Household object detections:
BEGIN

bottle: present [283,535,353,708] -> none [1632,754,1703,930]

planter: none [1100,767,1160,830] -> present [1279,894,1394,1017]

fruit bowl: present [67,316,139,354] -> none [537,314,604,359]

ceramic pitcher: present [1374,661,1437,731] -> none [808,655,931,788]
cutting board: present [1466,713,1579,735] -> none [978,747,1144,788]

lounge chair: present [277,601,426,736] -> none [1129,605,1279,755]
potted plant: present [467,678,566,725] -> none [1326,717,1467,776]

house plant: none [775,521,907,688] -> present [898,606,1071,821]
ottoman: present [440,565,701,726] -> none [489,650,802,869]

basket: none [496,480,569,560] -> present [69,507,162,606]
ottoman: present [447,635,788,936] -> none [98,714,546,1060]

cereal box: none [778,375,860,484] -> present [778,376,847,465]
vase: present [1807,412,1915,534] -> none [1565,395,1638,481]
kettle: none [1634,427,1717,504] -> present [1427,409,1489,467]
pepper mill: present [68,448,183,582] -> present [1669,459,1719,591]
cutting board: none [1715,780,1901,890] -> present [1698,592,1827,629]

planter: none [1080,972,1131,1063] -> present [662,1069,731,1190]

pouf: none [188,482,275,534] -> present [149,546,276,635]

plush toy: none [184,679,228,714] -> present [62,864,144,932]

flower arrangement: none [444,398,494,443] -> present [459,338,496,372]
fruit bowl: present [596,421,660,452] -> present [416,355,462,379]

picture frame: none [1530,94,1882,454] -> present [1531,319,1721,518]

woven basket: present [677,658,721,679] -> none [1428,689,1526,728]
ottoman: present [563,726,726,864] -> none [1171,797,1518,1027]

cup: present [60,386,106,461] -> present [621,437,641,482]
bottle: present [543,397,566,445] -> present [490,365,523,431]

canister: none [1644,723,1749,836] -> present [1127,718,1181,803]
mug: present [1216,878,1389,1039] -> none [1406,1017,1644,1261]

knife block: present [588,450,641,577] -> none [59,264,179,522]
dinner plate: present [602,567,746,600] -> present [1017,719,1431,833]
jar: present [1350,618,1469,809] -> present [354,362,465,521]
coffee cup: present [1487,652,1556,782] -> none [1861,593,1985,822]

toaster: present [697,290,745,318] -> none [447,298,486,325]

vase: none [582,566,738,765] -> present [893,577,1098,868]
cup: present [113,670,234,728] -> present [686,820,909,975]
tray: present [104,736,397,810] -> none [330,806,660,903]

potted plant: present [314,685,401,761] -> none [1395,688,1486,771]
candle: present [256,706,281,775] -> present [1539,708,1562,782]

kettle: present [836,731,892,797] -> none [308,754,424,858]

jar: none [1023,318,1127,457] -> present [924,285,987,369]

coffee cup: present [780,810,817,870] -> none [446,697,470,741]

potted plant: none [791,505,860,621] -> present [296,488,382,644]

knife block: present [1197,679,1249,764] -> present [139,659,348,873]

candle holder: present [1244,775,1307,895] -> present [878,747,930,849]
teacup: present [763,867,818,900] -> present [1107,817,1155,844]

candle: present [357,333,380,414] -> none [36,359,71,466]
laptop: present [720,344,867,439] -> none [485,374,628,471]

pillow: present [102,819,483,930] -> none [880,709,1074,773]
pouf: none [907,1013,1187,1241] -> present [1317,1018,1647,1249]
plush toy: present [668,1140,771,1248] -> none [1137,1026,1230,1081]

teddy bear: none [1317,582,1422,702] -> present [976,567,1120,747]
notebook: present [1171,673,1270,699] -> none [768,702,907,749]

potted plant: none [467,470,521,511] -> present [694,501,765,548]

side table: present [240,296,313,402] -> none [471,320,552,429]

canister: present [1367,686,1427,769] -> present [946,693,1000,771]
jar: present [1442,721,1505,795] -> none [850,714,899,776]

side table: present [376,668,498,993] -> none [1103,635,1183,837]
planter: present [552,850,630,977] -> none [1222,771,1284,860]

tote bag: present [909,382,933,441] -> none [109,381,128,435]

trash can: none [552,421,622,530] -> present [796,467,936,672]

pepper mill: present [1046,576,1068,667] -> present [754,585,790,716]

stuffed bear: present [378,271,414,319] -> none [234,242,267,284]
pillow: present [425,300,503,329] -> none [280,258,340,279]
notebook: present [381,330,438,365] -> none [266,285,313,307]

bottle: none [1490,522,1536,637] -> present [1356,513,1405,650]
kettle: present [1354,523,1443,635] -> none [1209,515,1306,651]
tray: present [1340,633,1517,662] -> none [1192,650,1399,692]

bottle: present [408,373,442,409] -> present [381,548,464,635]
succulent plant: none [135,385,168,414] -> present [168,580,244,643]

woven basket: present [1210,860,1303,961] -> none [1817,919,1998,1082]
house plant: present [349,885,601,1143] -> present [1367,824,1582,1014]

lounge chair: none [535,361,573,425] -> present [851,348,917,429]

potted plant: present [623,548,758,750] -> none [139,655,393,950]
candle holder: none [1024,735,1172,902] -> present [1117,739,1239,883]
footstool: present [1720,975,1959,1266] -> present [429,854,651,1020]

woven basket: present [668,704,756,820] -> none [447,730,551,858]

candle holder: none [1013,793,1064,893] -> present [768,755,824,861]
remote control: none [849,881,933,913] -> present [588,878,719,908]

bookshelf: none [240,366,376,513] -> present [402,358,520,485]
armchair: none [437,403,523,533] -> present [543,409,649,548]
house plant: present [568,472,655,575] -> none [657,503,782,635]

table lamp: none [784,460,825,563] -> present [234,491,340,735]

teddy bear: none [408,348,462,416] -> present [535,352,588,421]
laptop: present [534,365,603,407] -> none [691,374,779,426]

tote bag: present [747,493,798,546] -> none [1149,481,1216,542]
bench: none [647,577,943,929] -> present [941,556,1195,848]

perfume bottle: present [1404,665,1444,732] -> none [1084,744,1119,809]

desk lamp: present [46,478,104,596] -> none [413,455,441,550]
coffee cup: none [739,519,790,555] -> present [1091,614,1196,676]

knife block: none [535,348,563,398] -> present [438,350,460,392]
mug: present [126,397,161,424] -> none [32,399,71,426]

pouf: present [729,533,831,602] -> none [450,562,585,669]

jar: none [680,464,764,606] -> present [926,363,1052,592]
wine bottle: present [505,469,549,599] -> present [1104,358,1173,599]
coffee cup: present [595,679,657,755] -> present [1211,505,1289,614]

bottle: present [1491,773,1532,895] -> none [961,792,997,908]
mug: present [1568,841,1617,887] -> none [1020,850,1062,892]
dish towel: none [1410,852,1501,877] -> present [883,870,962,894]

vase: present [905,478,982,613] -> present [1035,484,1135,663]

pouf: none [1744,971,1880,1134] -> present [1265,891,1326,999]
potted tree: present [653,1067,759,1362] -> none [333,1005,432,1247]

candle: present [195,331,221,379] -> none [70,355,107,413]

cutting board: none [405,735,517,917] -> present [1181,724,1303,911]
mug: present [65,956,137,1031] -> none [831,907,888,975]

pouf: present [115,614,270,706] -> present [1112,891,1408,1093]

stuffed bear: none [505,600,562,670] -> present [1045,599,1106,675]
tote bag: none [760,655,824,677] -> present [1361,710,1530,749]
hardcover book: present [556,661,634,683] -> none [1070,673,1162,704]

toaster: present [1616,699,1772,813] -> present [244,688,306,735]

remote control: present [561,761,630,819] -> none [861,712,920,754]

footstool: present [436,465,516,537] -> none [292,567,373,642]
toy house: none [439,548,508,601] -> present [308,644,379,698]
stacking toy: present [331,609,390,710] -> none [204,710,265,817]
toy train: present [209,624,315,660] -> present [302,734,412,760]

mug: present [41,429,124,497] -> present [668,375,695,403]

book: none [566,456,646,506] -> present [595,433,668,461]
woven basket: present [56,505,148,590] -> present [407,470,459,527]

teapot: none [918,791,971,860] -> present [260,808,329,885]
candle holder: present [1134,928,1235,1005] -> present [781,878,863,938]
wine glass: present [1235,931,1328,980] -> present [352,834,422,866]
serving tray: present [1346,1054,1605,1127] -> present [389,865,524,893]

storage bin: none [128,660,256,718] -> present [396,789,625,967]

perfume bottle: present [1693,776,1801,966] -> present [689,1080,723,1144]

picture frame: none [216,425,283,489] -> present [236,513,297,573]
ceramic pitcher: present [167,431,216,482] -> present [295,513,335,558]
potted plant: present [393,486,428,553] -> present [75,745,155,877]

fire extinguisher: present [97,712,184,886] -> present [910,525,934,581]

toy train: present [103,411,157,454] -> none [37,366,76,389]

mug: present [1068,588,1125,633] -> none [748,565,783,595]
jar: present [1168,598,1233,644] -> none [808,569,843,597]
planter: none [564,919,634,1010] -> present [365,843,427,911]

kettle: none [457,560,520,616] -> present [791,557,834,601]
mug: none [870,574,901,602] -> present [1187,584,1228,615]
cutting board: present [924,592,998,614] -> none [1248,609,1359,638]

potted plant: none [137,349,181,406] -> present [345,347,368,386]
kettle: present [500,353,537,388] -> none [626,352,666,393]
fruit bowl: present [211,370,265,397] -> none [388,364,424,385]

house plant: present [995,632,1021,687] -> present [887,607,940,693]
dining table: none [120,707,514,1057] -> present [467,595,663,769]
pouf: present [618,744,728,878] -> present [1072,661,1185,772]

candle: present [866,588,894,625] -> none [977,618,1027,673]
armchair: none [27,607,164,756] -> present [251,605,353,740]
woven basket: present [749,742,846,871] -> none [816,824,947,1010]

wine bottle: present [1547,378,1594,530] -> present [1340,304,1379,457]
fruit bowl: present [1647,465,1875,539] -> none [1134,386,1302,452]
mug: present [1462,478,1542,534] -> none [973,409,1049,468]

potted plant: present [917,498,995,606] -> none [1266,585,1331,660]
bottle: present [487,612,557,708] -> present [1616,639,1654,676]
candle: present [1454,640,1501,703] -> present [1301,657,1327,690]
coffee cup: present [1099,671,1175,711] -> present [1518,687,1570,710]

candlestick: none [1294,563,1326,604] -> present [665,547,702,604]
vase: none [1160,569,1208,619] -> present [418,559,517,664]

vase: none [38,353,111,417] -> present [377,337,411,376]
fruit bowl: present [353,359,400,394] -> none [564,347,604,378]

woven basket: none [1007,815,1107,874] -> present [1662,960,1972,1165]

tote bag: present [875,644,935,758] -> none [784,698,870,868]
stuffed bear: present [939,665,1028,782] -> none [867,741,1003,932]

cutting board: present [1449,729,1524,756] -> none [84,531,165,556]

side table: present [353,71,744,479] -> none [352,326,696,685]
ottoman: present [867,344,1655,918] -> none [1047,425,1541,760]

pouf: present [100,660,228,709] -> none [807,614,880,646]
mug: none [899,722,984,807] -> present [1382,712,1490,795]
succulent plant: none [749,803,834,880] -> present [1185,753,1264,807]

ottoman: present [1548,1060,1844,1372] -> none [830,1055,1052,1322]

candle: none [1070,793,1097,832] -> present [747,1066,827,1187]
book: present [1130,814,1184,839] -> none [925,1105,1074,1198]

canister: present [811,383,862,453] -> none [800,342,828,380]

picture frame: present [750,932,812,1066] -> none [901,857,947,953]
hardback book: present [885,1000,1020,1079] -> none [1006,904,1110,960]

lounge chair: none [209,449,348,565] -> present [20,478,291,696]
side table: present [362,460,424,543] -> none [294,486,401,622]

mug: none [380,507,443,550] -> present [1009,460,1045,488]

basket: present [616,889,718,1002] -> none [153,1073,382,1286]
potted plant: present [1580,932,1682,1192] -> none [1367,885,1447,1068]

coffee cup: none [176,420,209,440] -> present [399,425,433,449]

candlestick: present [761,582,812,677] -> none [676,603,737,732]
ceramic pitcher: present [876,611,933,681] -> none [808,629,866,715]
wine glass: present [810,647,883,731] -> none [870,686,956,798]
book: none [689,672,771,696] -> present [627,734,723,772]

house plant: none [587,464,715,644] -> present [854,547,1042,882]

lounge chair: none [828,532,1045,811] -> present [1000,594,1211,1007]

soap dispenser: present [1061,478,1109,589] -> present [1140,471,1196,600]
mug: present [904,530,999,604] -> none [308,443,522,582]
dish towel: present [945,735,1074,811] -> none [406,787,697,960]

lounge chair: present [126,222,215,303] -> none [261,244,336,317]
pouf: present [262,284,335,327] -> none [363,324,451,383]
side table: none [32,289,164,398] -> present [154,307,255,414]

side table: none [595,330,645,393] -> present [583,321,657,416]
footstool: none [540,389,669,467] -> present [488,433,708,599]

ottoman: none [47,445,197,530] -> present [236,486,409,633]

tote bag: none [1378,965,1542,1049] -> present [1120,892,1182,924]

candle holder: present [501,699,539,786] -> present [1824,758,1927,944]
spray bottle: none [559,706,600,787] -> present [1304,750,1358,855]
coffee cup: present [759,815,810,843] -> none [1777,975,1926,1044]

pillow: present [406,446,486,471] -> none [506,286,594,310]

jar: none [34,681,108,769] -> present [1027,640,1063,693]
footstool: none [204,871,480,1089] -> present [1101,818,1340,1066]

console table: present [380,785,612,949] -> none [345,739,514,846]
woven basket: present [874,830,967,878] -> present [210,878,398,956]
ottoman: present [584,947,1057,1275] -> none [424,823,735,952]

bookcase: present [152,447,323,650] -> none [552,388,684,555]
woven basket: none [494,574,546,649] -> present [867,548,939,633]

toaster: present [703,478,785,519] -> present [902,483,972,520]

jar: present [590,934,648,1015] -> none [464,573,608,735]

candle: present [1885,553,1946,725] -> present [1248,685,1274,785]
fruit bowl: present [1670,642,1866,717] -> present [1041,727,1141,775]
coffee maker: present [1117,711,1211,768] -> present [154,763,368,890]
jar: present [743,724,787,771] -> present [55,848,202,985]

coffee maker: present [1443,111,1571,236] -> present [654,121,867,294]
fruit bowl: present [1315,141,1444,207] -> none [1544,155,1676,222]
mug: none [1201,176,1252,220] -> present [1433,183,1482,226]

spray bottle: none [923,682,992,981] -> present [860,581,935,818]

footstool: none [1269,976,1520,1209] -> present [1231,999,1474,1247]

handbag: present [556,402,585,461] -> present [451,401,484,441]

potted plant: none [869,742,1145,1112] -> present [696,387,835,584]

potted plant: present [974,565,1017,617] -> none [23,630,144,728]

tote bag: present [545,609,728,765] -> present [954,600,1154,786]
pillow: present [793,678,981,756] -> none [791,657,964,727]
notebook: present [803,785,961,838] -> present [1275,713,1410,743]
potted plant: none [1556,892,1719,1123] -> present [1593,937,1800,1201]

END

Instructions for the task:
Across the data, pull every line containing the string "dish".

Exercise solution:
dish towel: none [1410,852,1501,877] -> present [883,870,962,894]
dish towel: present [945,735,1074,811] -> none [406,787,697,960]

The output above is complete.